Based on the results of this study, our personal experience with LVRS, and other studies including the NETT, if we were to propose a set of criteria to choose patents for the VATS approach going forward, it would include some combination of the following: FEV1 <25% predicted, DLCO <25% predicted, homogeneous disease, pCO2 >45, room air pO2 <60, BMI >10% below ideal, 6-minute walk distance <800 feet after pulmonary rehabilitation, more than mild pulmonary hypertension, subjective component of chronic bronchitis (ie, sputum production), and older than 70 years. An algorithm including these criteria could be studied in prospective fashion.
In conclusion, in this nonrandomized, single-surgeon series comparing bilateral VATS with bilateral MS for LVRS, patients who underwent LVRS by the VATS approach tended to have a higher risk profile by a variety of criteria.
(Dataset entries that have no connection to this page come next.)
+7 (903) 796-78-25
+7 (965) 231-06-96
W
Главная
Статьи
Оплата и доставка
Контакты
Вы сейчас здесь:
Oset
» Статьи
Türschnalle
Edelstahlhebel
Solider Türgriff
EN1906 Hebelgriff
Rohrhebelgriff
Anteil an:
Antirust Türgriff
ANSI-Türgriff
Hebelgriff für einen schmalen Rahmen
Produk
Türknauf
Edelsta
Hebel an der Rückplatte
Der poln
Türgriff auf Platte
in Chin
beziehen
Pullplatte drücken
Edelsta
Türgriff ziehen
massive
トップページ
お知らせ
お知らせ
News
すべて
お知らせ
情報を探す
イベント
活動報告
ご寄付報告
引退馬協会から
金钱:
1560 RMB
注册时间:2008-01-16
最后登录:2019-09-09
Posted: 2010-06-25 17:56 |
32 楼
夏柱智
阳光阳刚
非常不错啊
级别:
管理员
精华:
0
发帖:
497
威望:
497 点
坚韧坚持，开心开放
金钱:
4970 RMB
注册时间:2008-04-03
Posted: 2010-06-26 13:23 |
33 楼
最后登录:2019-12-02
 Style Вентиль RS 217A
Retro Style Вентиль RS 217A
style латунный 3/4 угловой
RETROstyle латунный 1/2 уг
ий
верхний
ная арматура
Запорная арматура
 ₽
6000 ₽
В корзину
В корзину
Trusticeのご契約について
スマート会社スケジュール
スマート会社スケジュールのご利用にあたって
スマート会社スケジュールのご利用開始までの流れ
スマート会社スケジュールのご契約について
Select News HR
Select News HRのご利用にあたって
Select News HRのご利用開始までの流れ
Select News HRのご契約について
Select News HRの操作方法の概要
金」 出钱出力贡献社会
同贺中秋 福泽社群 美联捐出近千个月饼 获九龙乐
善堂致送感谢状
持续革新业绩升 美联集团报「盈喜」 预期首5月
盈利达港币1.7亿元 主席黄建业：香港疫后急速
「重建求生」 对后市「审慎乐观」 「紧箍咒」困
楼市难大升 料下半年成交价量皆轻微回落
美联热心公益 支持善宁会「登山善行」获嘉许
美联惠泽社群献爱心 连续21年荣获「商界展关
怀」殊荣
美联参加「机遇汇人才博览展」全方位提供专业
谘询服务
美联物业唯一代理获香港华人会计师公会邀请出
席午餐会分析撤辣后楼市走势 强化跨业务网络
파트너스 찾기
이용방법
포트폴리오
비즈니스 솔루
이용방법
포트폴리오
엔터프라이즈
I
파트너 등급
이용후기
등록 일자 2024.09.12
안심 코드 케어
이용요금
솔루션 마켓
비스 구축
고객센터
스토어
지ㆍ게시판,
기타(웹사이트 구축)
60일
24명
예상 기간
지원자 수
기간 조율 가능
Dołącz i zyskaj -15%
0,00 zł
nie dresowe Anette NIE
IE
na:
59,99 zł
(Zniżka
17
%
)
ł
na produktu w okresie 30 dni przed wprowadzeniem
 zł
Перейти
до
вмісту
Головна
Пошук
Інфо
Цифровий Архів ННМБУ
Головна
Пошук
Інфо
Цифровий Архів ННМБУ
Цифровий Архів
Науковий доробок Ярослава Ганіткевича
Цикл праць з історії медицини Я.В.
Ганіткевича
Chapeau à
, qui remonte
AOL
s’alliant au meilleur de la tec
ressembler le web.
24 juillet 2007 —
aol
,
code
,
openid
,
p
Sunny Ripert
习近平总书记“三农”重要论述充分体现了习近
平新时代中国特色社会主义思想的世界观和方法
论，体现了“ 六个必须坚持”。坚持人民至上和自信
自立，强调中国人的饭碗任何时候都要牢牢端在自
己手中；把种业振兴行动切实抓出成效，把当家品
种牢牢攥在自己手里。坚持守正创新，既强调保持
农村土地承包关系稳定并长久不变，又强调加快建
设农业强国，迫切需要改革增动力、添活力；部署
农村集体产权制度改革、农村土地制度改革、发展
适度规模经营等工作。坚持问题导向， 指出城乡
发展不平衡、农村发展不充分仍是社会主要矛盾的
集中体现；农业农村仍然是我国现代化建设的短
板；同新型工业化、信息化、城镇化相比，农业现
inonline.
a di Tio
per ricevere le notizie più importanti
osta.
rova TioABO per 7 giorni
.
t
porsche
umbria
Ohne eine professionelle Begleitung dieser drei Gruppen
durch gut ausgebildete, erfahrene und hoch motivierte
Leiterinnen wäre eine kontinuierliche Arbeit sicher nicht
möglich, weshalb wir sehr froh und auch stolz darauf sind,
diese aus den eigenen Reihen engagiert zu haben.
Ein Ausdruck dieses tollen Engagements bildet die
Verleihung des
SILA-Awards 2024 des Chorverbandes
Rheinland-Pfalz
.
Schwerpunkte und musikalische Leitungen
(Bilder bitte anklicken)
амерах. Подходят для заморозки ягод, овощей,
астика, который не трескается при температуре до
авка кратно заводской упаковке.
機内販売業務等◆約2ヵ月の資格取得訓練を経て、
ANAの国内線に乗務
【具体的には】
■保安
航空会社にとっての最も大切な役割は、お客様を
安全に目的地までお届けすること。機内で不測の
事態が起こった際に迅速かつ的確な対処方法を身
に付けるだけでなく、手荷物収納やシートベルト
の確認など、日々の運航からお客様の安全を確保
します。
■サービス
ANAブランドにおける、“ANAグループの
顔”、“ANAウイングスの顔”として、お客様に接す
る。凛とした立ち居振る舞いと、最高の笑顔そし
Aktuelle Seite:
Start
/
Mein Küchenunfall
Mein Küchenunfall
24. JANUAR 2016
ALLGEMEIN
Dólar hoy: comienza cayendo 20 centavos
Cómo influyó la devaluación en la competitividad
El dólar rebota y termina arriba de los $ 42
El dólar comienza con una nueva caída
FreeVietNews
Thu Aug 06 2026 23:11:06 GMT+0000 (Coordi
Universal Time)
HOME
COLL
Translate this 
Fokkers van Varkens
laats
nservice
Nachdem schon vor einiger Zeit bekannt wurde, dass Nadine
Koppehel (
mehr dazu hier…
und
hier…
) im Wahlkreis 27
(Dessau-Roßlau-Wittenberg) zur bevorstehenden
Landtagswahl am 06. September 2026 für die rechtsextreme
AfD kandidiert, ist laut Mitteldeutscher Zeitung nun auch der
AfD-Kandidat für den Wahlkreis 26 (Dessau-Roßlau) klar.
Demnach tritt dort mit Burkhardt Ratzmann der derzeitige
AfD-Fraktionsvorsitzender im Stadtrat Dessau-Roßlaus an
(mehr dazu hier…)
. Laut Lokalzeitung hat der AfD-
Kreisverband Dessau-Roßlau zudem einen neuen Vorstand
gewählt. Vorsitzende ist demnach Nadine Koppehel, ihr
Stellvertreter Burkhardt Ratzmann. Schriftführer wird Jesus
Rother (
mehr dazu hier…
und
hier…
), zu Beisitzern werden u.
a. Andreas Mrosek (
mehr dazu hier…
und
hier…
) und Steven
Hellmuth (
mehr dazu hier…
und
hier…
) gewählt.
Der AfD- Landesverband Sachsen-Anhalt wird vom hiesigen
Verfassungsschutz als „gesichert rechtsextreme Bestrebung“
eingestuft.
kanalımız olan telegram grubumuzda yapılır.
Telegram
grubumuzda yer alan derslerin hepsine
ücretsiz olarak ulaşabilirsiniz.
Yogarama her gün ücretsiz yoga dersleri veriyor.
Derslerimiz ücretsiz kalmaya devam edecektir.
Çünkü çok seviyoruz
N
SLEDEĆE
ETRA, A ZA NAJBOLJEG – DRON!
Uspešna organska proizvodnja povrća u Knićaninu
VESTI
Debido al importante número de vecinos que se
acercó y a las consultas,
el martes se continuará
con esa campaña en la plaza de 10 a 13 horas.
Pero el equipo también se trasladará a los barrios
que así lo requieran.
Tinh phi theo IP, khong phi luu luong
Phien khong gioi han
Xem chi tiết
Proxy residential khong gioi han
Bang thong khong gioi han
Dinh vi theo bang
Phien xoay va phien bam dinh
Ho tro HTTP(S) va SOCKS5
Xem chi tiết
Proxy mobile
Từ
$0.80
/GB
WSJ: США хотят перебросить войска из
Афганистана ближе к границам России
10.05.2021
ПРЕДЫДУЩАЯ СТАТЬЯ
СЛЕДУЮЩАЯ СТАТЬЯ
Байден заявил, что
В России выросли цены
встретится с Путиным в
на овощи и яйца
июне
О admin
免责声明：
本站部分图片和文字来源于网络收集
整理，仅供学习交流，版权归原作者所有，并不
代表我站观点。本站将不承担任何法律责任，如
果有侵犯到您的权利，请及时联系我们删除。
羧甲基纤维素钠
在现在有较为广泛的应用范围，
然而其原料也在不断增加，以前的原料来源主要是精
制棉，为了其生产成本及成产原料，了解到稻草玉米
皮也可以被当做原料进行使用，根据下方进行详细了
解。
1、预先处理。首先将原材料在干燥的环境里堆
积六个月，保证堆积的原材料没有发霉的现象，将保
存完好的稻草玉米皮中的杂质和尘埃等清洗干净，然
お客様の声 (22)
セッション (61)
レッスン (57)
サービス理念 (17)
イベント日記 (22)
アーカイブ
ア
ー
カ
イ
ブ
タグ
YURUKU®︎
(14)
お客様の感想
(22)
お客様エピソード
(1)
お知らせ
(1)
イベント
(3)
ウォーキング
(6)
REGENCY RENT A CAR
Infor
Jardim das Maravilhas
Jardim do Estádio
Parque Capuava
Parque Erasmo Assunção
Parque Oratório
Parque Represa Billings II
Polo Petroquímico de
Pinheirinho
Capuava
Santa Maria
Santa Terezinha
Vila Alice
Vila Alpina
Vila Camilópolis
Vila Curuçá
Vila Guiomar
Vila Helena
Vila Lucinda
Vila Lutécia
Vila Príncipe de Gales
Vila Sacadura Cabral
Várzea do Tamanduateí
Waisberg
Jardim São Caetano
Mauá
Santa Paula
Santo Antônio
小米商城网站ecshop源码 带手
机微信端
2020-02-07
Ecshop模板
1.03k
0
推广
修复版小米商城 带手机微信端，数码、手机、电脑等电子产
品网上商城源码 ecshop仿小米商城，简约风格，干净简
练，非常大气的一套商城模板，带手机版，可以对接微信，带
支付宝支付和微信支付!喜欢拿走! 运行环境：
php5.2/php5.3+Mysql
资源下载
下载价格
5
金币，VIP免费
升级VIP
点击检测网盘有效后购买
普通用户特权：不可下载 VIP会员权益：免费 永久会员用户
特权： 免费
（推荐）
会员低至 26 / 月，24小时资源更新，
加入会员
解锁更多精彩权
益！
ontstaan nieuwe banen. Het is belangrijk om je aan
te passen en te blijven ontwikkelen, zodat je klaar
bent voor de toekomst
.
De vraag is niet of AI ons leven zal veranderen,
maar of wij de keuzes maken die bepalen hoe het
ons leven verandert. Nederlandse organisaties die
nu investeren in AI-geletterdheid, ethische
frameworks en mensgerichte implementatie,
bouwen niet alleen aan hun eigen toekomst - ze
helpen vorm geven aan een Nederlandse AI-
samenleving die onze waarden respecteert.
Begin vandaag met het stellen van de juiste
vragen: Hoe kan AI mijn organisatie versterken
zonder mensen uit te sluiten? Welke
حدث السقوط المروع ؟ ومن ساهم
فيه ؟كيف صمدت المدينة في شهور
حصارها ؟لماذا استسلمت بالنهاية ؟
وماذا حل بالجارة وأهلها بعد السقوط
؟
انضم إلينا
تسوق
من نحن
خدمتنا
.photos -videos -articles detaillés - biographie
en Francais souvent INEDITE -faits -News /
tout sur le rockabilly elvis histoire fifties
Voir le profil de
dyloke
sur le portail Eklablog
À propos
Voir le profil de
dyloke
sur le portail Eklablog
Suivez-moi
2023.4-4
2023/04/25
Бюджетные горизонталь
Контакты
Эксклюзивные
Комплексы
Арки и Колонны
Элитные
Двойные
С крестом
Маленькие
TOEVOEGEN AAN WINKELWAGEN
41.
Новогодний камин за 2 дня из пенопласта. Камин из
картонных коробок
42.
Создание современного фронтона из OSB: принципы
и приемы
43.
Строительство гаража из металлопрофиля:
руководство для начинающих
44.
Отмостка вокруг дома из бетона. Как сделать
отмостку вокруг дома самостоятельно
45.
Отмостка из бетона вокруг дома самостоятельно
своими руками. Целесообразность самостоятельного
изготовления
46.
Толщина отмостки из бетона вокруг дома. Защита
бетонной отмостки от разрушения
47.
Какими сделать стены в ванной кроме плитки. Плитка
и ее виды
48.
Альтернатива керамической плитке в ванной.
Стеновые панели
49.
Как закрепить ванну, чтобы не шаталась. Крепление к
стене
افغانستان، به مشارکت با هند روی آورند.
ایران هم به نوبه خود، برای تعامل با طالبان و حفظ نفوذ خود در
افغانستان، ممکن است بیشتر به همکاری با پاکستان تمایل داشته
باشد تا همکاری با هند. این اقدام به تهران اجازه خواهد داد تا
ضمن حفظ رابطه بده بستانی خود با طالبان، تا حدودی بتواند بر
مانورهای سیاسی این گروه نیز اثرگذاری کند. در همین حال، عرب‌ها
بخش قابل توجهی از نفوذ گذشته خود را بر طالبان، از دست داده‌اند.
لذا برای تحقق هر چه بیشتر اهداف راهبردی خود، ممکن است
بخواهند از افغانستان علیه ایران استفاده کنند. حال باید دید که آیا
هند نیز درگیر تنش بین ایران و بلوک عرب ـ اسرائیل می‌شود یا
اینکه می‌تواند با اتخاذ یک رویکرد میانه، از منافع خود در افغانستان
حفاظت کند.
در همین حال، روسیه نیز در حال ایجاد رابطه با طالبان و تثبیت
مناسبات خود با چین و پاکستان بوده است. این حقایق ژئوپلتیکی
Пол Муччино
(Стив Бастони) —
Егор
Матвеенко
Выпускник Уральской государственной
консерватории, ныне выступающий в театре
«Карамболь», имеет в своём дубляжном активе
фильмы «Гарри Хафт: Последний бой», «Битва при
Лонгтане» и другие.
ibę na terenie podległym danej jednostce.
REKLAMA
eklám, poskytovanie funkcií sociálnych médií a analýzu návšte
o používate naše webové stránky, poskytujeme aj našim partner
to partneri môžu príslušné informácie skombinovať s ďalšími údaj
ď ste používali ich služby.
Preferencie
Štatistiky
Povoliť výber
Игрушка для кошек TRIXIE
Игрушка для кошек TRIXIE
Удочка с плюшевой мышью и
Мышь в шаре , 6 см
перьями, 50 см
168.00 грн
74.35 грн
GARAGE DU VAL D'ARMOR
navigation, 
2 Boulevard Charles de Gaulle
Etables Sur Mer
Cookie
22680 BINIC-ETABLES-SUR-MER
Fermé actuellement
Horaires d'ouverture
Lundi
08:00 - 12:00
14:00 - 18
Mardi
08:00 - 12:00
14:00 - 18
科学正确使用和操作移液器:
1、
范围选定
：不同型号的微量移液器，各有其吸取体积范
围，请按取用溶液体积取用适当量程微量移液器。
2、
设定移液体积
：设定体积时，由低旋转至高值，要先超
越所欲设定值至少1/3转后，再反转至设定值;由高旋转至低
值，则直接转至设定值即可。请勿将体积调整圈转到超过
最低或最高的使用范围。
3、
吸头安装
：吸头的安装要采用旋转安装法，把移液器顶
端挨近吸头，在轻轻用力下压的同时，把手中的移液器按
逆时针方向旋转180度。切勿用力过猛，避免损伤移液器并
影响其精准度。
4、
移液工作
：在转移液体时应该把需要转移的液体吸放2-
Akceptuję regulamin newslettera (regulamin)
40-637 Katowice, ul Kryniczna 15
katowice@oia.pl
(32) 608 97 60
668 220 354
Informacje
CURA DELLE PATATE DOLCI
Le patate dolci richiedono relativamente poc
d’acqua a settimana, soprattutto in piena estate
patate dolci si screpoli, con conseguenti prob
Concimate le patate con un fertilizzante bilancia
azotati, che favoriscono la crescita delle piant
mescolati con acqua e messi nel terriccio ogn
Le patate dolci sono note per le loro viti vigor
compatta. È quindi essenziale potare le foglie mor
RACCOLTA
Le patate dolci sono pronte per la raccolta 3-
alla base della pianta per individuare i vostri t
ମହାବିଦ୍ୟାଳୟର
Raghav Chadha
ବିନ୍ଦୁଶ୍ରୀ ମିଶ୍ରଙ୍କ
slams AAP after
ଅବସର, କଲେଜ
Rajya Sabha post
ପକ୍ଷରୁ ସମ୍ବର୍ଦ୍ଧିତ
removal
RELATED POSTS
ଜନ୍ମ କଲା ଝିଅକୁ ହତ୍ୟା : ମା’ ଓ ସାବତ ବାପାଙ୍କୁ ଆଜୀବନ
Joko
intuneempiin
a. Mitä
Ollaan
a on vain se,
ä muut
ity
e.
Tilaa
Despite this, there were no substantial differences in outcomes. We believe that this suggests that the VATS approach creates a slightly lesser initial setback to LVRS patients than does the MS approach, and that therefore the VATS approach is optimal in the most compromised patients. Only a comparison of longer term, physiological outcomes would allow us to answer the question of whether there is any reason to continue to use the MS approach in lower risk profile patients. Given the low postoperative morbidity and mortality rates we have achieved, we continue to use both approaches according to the individualized selection processes described here.
© 2010 Lippincott Williams & Wilkins, Inc.